Über Weihnachten erhielt ich Besuch von meiner Schwester. Wir versuchen jeweils, die Feiertage gemeinsam zu verbringen, wenn wir nicht nach Hause fliegen können. So feiern wir Weihnachten im vertrauten Rahmen und können, wenn auch nicht im vollen Mass, ein wunderbares Familienfest geniessen.
Wir gestalten die Tage vor Weihnachten mit unseren Traditionen. Dazu gehören das Kochen traditioneller mexikanischer Gerichte, das Backen besonderer Leckereien oder das Neuentdecken geliebter Filme aus unserer Kindheit. Dieses Jahr allerdings hielt meine Schwester eine besondere Überraschung für mich bereit.
Ab und zu erwischte ich sie dabei, wie sie mich mit einem schelmischen Blick anschaute, wenn ich in das Zimmer zurückkehrte, in dem sie eben noch allein gewesen war. Manchmal lachte sie fröhlich vor sich hin, ohne dass ich den Grund dafür erkennen konnte.
Erst am Heiligabend verstand ich den Grund für ihr Kichern in den letzten Tagen. Unter unserem kleinen Tannenbaum drückte sie mir eine kleine, liebevoll verpackte Schachtel in die Hand. Darin fand ich einen Raster mit Kästchen, von eins bis hundert durchnummeriert. Dazu stand geschrieben: «Finde sie alle!» Nachdem ich sie fragend angeschaut hatte, offenbarte sie mir, dass sie in den letzten Tagen hundert kleine gelbe Entenfiguren in meiner Wohnung versteckt hatte. Meine erste Reaktion war Fassungslosigkeit: Wie war es möglich, dass uns hundert kleine Augenpaare aus den Ecken des Hauses beobachteten und dass sie bis dahin unbemerkt geblieben waren? Ich drehte mich in verschiedene Richtungen und begann, Schränke zu öffnen und Regale nach Enten zu durchsuchen. Es dauerte nicht lange, bis ich einen kleinen gelben Fleck auf einem Bilderrahmen an der Wand meines Schlafzimmers entdeckte. Die Ente war kaum grösser als eine Ein-Franken-Münze!

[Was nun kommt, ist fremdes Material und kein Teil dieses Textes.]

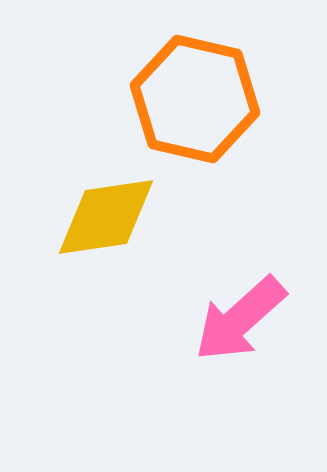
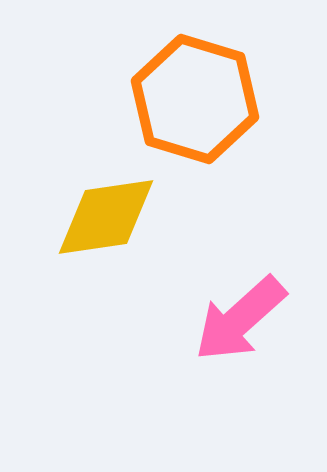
orange hexagon: rotated 4 degrees clockwise
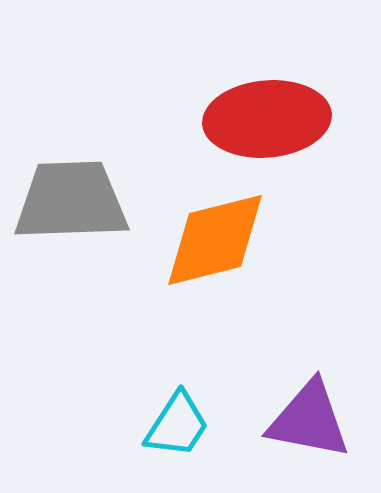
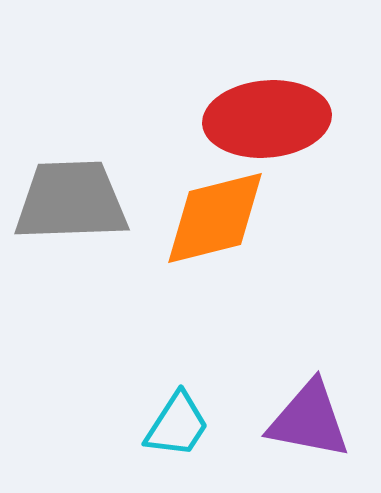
orange diamond: moved 22 px up
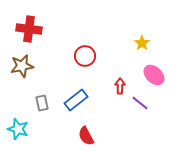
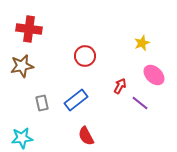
yellow star: rotated 14 degrees clockwise
red arrow: rotated 28 degrees clockwise
cyan star: moved 4 px right, 9 px down; rotated 25 degrees counterclockwise
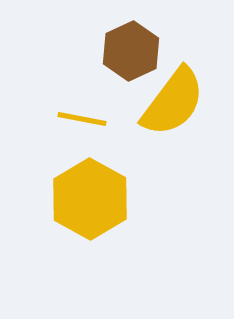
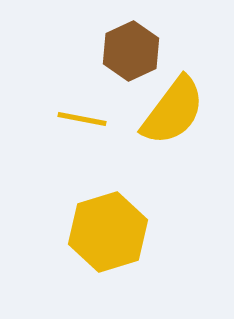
yellow semicircle: moved 9 px down
yellow hexagon: moved 18 px right, 33 px down; rotated 14 degrees clockwise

Es dauerte nicht lange, bis ein paar weitere folgten, versteckt in einem Schuh oder im Salzstreuer in der Küche. Ich war wirklich erstaunt über den Einfallsreichtum meiner Schwester. Alles war so gut durchdacht, dass das Auffinden der Enten praktisch dem Zufall überlassen war.
Natürlich wollte ich zunächst versuchen, alle kleinen Eindringlinge in meiner Wohnung zu finden, aber allmählich erkannte ich den wahren Wert dessen, was meine Schwester mir geschenkt hatte: Jetzt, wo meine Schwester wieder zu Hause ist und immer noch ein paar Dutzend Enten zu finden sind, habe ich beschlossen, die aktive Suche einzustellen. Ich möchte sie im Laufe des Jahres nach und nach finden. Und bei jeder Entdeckung intensiv an meine Schwester denken und so ihre Anwesenheit noch länger spüren.